* **TO DO**:
Return each line from the rows below that contains the string "skCircle". Case counts, so a line matches only if the capitalization is the same.

* **DATA IN THIS EXERCISE**:
# # # #

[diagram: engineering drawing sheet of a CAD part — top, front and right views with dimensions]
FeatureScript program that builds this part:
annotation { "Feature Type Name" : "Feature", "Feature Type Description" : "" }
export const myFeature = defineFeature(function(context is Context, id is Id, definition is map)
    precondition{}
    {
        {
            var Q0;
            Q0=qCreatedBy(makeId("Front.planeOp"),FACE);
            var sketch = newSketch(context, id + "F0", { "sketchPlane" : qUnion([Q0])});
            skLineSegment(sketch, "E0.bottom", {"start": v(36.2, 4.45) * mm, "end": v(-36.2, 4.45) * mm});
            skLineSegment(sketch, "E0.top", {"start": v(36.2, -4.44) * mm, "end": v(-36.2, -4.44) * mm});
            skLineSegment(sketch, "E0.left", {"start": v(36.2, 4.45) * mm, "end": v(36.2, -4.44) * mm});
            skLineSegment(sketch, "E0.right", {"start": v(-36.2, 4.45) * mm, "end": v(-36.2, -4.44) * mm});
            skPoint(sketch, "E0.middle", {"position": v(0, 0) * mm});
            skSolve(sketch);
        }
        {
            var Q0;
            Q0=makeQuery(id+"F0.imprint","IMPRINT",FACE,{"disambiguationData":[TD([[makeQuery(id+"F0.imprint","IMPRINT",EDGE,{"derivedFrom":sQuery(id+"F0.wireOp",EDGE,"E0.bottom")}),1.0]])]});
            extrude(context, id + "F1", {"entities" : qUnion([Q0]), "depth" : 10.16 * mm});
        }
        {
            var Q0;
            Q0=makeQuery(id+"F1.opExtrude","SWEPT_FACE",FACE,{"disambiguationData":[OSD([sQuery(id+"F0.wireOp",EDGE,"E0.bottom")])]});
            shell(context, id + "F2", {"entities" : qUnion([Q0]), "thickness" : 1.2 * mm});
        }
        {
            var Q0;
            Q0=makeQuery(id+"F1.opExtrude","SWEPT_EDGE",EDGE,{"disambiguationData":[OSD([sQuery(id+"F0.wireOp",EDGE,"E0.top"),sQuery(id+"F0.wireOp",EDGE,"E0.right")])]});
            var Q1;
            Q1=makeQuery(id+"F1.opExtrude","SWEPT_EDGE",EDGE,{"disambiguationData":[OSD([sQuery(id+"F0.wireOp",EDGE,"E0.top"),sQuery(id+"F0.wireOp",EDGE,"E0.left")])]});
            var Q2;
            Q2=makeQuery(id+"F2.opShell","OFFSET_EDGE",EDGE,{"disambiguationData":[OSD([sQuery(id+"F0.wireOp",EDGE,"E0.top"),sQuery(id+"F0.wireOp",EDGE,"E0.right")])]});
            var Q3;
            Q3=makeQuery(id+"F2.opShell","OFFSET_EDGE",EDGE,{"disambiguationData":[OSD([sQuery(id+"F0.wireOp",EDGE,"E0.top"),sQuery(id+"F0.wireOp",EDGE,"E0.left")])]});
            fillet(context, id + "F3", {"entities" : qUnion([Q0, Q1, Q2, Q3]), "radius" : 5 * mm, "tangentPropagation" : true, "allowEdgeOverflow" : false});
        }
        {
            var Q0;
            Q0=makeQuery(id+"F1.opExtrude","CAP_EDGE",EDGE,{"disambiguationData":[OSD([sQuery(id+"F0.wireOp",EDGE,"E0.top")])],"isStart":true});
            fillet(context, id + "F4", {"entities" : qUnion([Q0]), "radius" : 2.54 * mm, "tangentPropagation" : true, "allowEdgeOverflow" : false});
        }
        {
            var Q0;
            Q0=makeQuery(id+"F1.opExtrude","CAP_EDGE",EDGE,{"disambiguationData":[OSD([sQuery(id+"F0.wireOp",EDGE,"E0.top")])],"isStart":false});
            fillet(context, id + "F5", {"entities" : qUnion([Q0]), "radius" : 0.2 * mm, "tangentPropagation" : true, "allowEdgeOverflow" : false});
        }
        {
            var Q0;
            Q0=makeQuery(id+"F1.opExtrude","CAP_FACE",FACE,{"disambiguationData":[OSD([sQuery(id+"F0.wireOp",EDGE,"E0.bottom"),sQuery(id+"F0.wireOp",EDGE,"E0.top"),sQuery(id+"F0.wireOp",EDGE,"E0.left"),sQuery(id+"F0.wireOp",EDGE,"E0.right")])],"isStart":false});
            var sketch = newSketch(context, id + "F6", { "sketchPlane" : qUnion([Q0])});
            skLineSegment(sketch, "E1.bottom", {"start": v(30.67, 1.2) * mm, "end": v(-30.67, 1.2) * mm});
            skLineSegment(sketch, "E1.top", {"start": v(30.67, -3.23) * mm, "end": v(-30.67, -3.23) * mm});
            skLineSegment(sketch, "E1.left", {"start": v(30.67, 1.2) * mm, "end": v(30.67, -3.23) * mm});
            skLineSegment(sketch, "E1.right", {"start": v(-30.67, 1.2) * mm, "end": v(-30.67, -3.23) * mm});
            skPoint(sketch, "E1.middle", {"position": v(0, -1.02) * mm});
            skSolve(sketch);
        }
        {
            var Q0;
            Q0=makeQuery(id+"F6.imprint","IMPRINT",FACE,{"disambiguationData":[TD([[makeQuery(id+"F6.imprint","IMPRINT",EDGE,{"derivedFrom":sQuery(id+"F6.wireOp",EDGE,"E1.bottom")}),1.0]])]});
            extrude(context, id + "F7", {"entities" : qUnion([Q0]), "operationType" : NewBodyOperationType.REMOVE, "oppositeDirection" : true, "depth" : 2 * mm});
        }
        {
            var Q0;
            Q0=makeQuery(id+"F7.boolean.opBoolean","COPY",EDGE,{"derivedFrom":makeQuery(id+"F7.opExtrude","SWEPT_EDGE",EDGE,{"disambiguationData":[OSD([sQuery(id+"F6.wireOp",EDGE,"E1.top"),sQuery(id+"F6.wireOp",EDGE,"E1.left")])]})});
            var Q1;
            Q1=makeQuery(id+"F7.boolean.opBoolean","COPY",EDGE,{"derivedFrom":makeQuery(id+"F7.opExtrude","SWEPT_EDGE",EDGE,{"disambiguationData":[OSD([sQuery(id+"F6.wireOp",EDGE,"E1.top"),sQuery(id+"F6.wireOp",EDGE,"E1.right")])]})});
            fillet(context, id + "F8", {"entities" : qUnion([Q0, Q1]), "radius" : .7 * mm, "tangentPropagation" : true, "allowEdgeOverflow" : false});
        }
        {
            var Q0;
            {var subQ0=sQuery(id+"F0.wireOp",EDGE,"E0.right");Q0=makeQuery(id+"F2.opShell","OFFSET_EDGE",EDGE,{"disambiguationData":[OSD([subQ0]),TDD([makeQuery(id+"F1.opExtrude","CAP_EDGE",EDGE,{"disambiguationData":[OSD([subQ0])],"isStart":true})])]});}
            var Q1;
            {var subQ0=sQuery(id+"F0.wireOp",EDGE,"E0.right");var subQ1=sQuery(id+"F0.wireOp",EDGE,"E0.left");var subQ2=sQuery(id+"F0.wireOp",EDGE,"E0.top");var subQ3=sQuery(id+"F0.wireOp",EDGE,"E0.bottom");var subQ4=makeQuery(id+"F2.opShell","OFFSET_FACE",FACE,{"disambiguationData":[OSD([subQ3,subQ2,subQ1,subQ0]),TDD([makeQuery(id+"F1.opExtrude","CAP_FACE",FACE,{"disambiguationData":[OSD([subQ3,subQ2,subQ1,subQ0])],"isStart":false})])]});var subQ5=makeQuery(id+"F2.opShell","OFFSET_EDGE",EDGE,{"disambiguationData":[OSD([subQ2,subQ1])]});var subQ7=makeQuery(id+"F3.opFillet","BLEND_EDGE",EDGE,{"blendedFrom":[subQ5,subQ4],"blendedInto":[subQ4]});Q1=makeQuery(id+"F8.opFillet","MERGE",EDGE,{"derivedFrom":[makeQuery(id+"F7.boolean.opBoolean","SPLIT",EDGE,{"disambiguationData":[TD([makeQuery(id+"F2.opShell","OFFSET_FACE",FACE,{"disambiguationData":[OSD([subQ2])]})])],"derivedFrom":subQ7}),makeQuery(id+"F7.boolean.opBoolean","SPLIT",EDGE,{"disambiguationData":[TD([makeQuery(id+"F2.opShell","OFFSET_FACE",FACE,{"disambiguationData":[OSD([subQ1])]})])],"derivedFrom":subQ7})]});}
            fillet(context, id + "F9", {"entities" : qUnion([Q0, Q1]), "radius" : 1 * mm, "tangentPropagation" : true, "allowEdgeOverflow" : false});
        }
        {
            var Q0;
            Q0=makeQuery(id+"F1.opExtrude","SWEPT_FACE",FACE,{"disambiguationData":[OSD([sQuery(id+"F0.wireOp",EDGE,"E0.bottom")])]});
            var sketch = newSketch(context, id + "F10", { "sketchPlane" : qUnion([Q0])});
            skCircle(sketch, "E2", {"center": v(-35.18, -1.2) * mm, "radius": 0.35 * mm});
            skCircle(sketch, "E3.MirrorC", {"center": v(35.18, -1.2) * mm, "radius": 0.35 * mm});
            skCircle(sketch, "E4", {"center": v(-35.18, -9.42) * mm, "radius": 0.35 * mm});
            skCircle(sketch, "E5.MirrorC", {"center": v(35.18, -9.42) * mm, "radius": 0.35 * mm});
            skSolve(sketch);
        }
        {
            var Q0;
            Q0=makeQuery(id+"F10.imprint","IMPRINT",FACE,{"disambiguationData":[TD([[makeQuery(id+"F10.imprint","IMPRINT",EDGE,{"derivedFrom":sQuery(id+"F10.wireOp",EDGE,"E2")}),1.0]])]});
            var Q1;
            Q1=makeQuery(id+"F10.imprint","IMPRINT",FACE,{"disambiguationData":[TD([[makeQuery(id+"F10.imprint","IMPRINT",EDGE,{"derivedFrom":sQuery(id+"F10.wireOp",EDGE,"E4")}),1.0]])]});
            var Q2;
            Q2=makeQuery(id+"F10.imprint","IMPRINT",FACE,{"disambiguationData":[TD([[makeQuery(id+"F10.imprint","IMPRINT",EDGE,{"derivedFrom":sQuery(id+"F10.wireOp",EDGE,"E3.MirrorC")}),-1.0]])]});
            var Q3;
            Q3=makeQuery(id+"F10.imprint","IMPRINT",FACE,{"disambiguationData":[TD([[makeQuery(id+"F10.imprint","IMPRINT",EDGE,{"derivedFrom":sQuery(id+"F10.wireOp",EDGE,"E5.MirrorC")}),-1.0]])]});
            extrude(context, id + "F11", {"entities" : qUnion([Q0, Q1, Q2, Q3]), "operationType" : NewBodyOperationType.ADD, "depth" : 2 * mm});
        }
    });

# # # #

* **ANSWER TO THIS EXERCISE**:
            skCircle(sketch, "E2", {"center": v(-35.18, -1.2) * mm, "radius": 0.35 * mm});
            skCircle(sketch, "E3.MirrorC", {"center": v(35.18, -1.2) * mm, "radius": 0.35 * mm});
            skCircle(sketch, "E4", {"center": v(-35.18, -9.42) * mm, "radius": 0.35 * mm});
            skCircle(sketch, "E5.MirrorC", {"center": v(35.18, -9.42) * mm, "radius": 0.35 * mm});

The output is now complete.